Agreed to all of that. But it has the worst learning curve I have ever seen and I would never push the idea to do something in Rust in my company unless we need strong and stable performance.

Sadly, you only become productive in Rust after several months of constant coding.

thedenisnikulin profile image

This is actually the tradeoff cost you have to pay for the performance and safety. The learning curve starts to seem reasonable compared to Rust's closest opponents like C++. Try using C++ for your next project and you will never become productive even after several months, and you also won't even have any strong safety guarantees with it

guithomas profile image
Guilherme Thomas

Indeed. I recently started learning Rust as a second language, coming from Java, and I can't stop hitting walls. But still, I know it will payoff.

natescode profile image
Nathan Hedglin

Yes, that's the cost for that level of safety and performance.

deadlock profile image
Satyajit Roy • Edited on

I certain feel the style and ideology behind the Rust is very cool. I totally get that the learning curve with Rust is very steep. However I found it really worth it. I was basic python guy back in the days. Then migrated to Golang big time and after that looking into Rust and learning that was real eye opener.
In my experience the only way I could learn a language is to write something in it. So I started writing small tools, which are required in personal front and in work too. That gave me a nice boost towards my learning.

ayodejii profile image
Isaac Ayodeji Ikusika

I do not know if I should agree with this.
Some months ago I picked up Rust and it seemed too complex.
My background is C#.
Maybe one day I'll get it right, but all I can say about that language is it is too complex.

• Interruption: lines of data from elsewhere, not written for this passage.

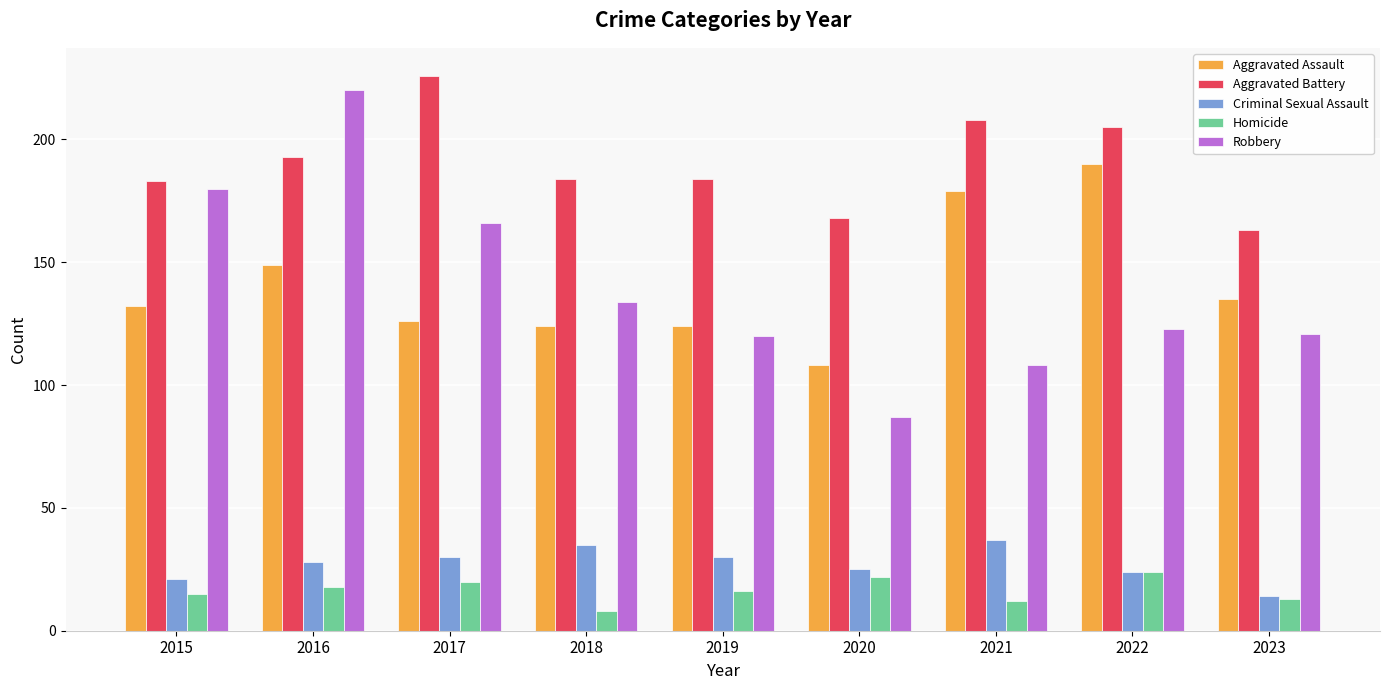

What is the value of the Aggravated Assault bar at the 9th from the left?

135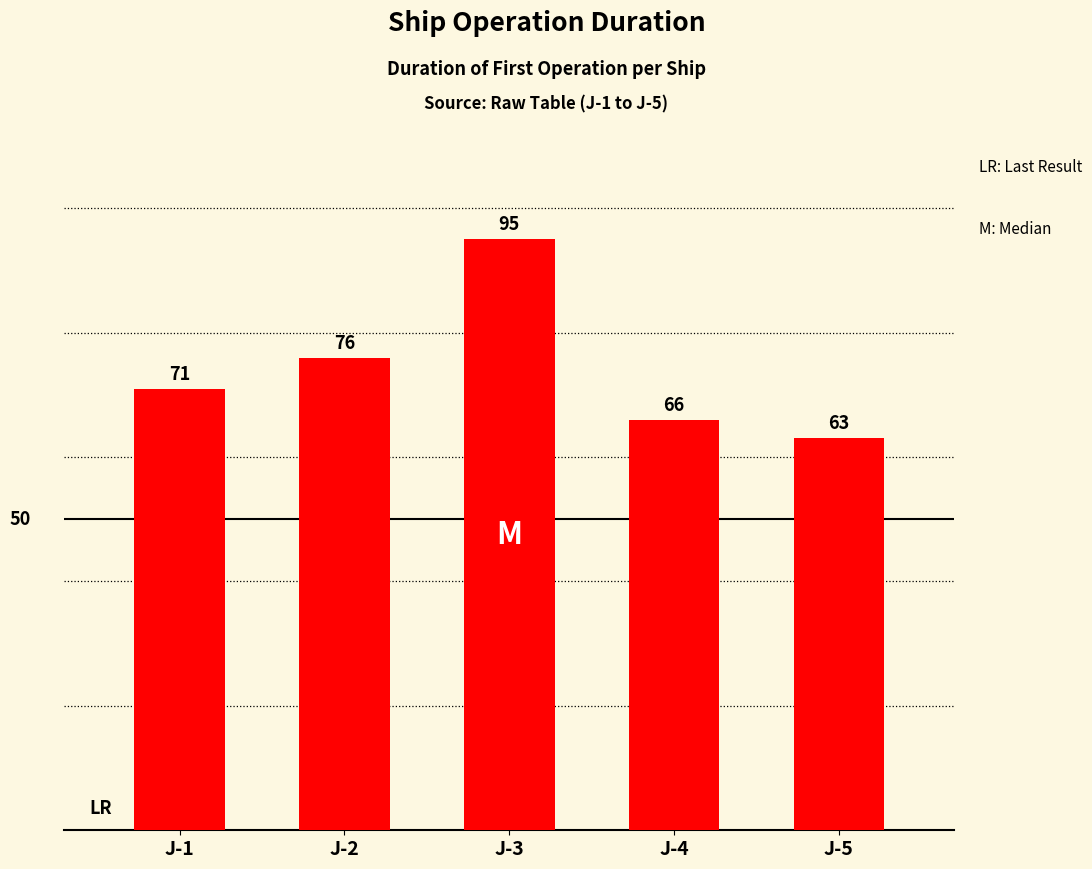

List the labels in order of value, smallest first.

J-5, J-4, J-1, J-2, J-3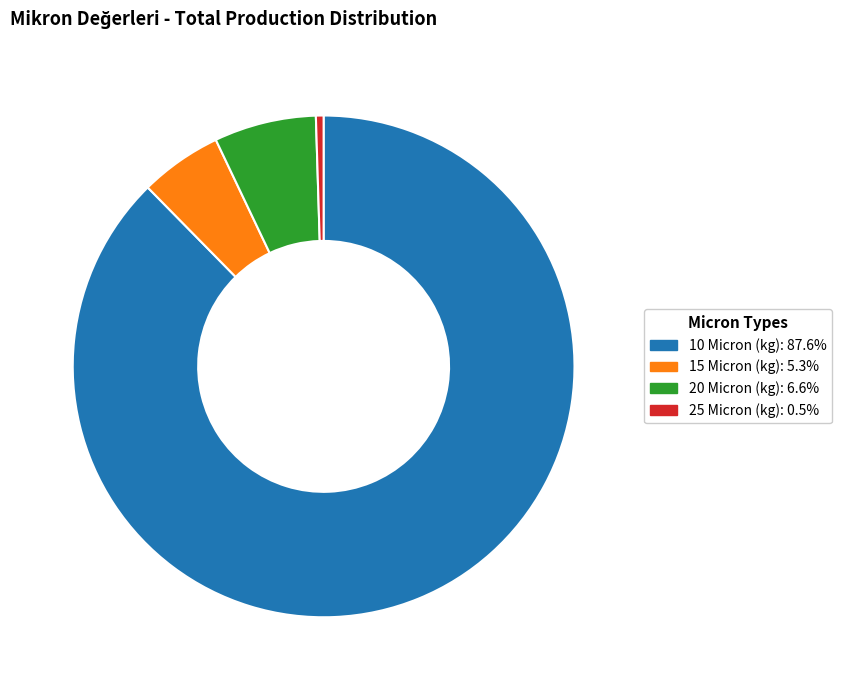

The 15 Micron (kg) slice represents 1% of the pie. True or false?

False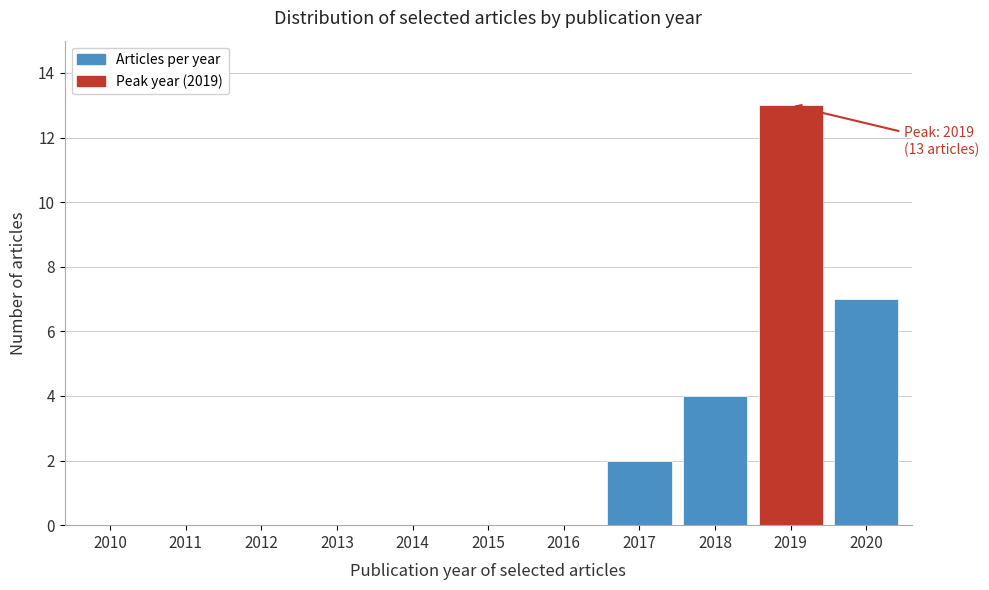

Reading right to left, what are all the values shown in this chart?

2020=7	2019=13	2018=4	2017=2	2016=0	2015=0	2014=0	2013=0	2012=0	2011=0	2010=0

thedenisnikulin profile image

Yes it's quite complex language, but the complexity comes from a reason. To better understand why Rust is this complex try learning something like C language, and it would be much clearer for you why Rust is designed this way

polterguy profile image
Thomas Hansen

Rust is probably amazing. However, the reason why people love it is because they tend to come from C++, which of course is garbage insanity defined. When you realize you can drop C++ and use Rust, it seems a hundred times better than what it actually is. Just my 2 cents …

jmfayard profile image
Jean-Michel Fayard 🇫🇷🇩🇪🇬🇧🇪🇸🇨🇴 • Edited on

I think that's right: the C++ devs were used to sacrifice everything that make our jobs simpler, clearer and safer in the name of peak performance. Then they hear there is a language that offer peak performance as well. They finally accept to switch and discover what they had been missing all along from modern programming languages.